First Abortion Regulations Proposed After Passage of Tennessee Amendment
By Kyle Veazey
A state House member has introduced legislation that would enact a mandatory ultrasound and waiting period for women seeking abortions, the first formally proposed restriction on abortion after this month's passage of Amendment 1.
Rep. Rick Womick, a Republican from rural Rockvale in Rutherford County, introduced House Bill 2 Thursday.
The bill would require an abortion provider to perform an ultrasound between 72 and 24 hours before the abortion. The provider must offer the woman the opportunity to view the ultrasound, or describe it to her if she chooses not to view it. It also requires that the heartbeat be made audible.
The regulations would not apply in a medical emergency. The bill defines that as a condition that would call for an immediate termination of the pregnancy due to concerns about the health of the mother.
Womick's bill was filed nine days after Tennessee voters, by a margin of 53 percent to 47 percent, approved an amendment to the state constitution that would allow legislators to enact such restrictions.
Womick introduced the same bill in 2013, but it didn't make it out of committee.
Ashley Coffield, the president and CEO of Planned Parenthood Greater Memphis, said Friday the bill "is designed to demean and shame women, and is an intrusion into women's personal lives."
Coffield said Planned Parenthood provides women with counseling and information about their options, and, "We all want women to have the information and support they need to make a carefully considered decision about pregnancy."
Twenty-four states have some variation of a pre-abortion ultrasound regulation, according to the Kaiser Family Foundation.
Womick did not return a message or email Friday.
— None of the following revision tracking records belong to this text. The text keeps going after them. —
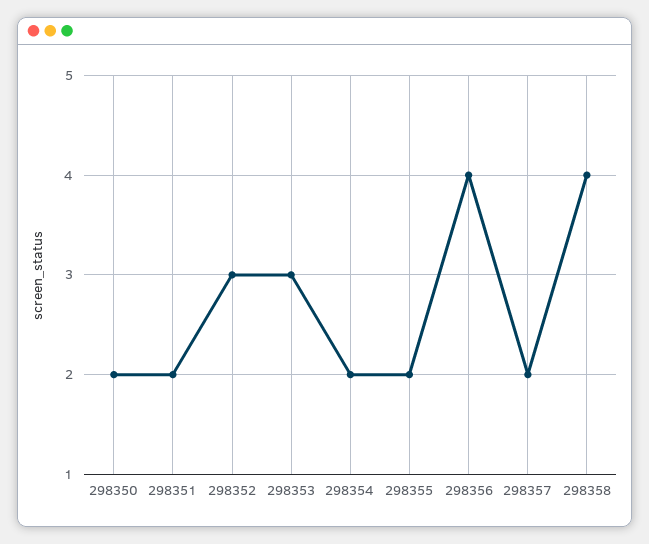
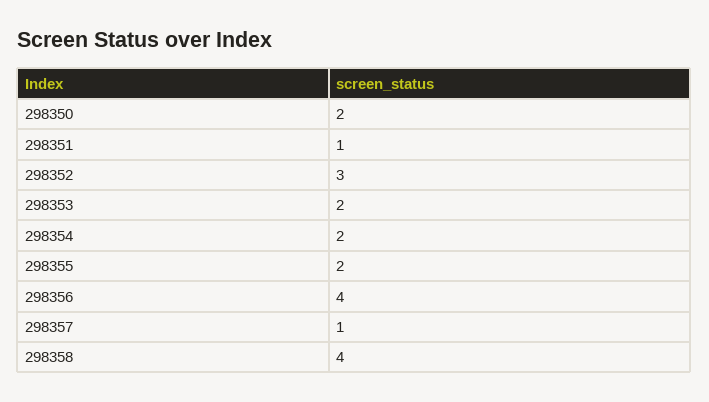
298351: 2 -> 1
298353: 3 -> 2
298357: 2 -> 1

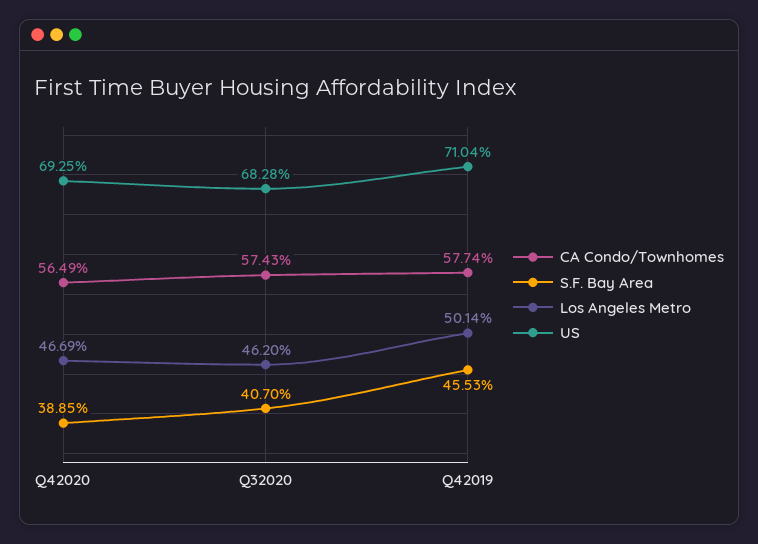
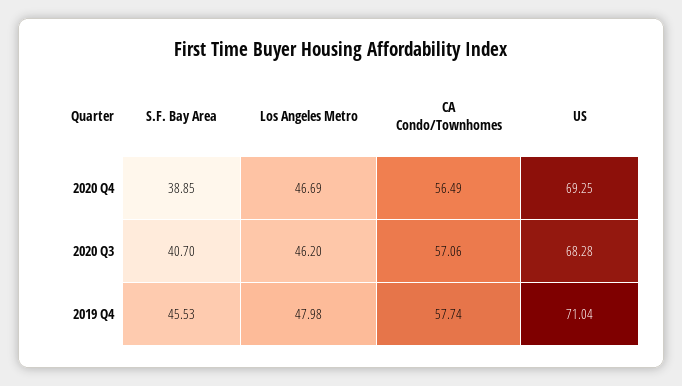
CA Condo/Townhomes, Q32020: 57.43 -> 57.06
Los Angeles Metro, Q42019: 50.14 -> 47.98

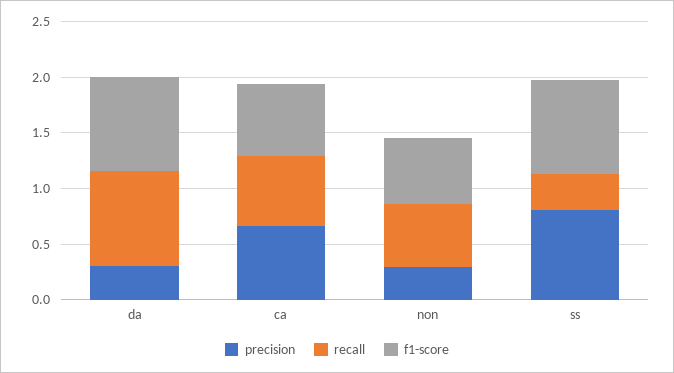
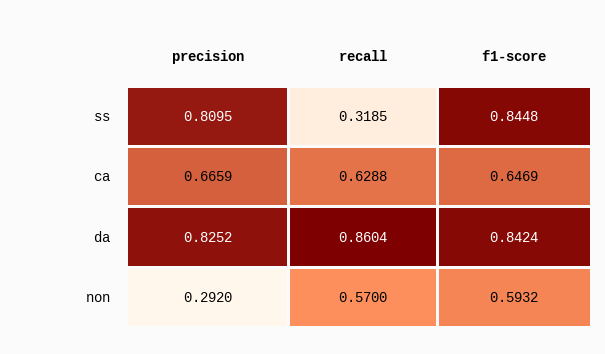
precision, da: 0.3 -> 0.8252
But on election night, Nov. 4, Womick said this on Twitter: "To the ACLU and Planned Parenthood, God's people overcame your lies and money! The lives of women and the unborn will be saved in Tennessee!"
More abortion-related bills are expected before the General Assembly convenes on Jan. 13, 2015.
In a Friday email, Tennessee Right to Life president Brian Harris said his group's focus would be on "restoring several common-sense provisions including informed consent for women and girls considering abortion, a short waiting period to prevent coerced abortion and, most importantly, a requirement that abortion facilities be licensed and inspected."